Hope and resilience were the themes of the day.

Christchurch Mayor Bob Parker said the city would never be the same again, but a “resurgence of strength and spirit” was returning to some areas.

Everyone has a responsibility to build a city “fit for the dreams of the ones we lost”, said Parker.

“No city has ever been more strongly united in wanting to recover, rebuild and once more be a great place to live and work.”

Earlier Wednesday, Prime Minister John Key said Feb 22, 2011 was “a date that will go down in the history of New Zealand as one of our darkest days”.

He told a gathering of victims’ families and emergency services workers in the city’s Latimer Square that Christchurch and the lives of so many people had changed forever that day.

“I shall never forget coming to Latimer Square in the hours after the Feb 22 earthquake.
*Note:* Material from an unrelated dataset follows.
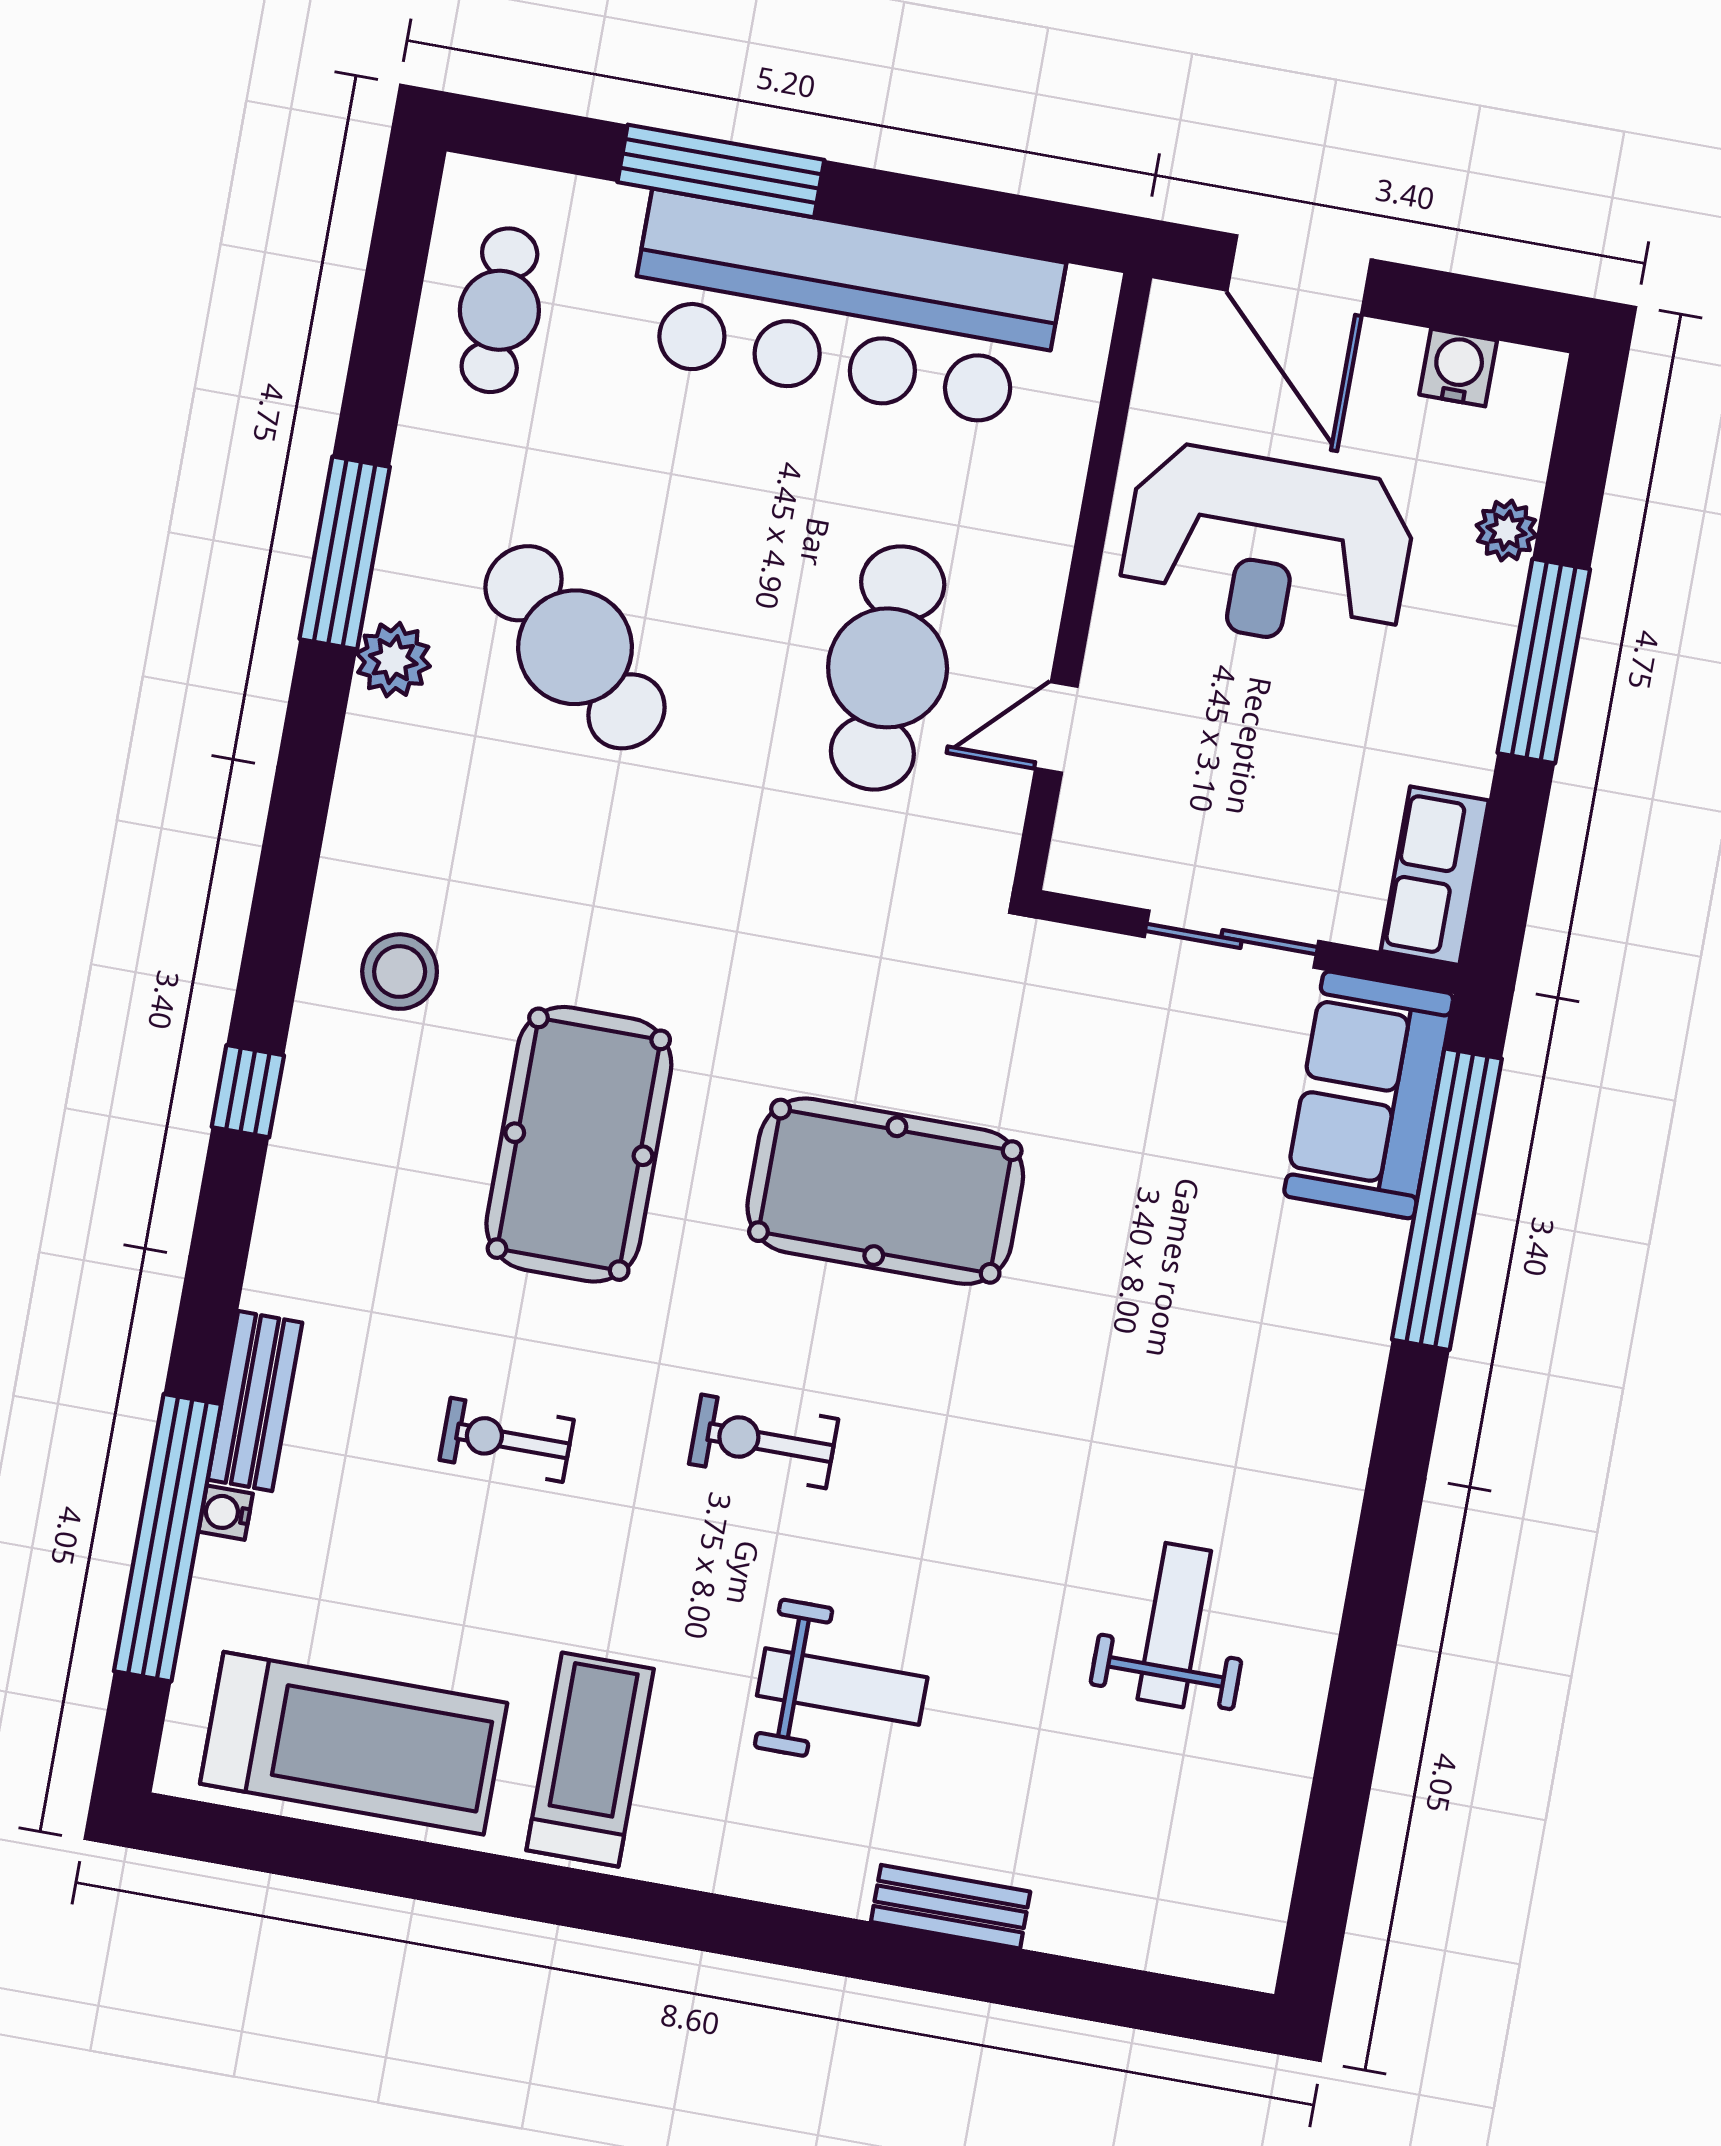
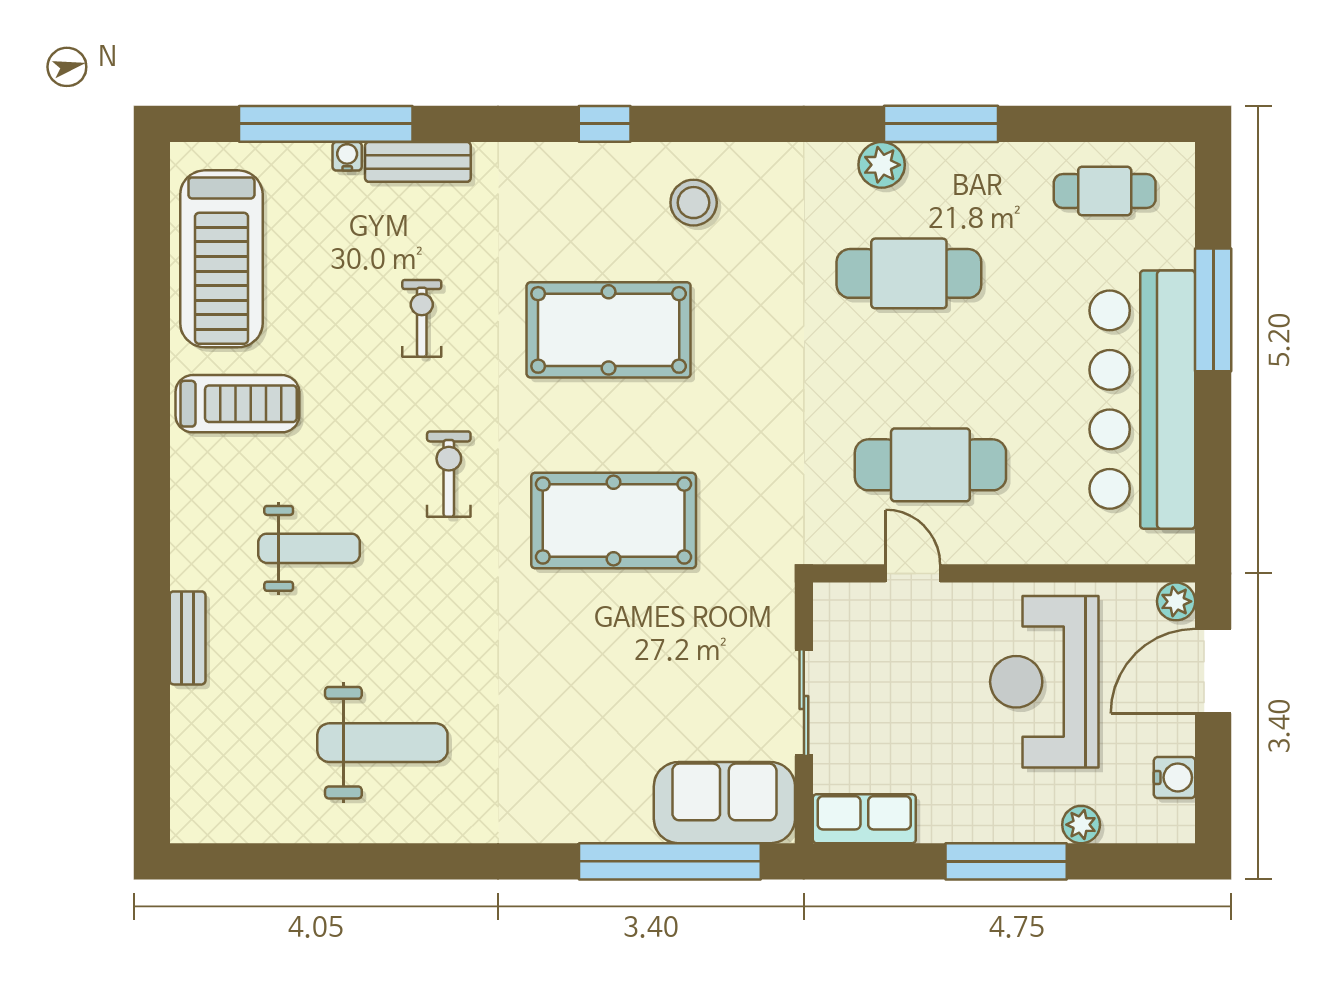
plant: (1177, 314) -> (1176, 601), added
cafe table: (575, 647) -> (909, 273), turned 49
pool table: (885, 1191) -> (614, 521), turned 90
weight bench: (1174, 1625) -> (382, 743), width x1.36, depth x1.33
weight bench: (842, 1687) -> (309, 548), turned -90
People were huddled under blankets, sirens were blaring and dust was thick in the air. There were fires, helicopters with monsoon buckets hovering overhead, and amid all of this, aftershocks continued to shake the very ground that we stand on today,” said Key.

“It was New Zealand — but it was a New Zealand I had never seen before.”

He welcomed those who had come from abroad for the commemoration and told them they had the support of all New Zealanders.

“The thoughts and sympathies of our small nation are very much with you all today,” said Key.

He said the government was committed to rebuilding “a Christchurch with a new future, a city that looks different, but carries a renewed vibrancy and energy”.

“It will take time to recover from what was the fourth-largest earthquake insurance event experienced in the world. An earthquake so severe that in some places the vertical shaking was more than twice the force of gravity. But recover and rebuild, we will.”

He said Feb 22 would “forever be one of the darkest days in this proud nation’s history.”

“It will also be a day where in the worst of times, the best of human spirit was on display,” said Key.

“That spirit is something that no earthquake can ever take away.”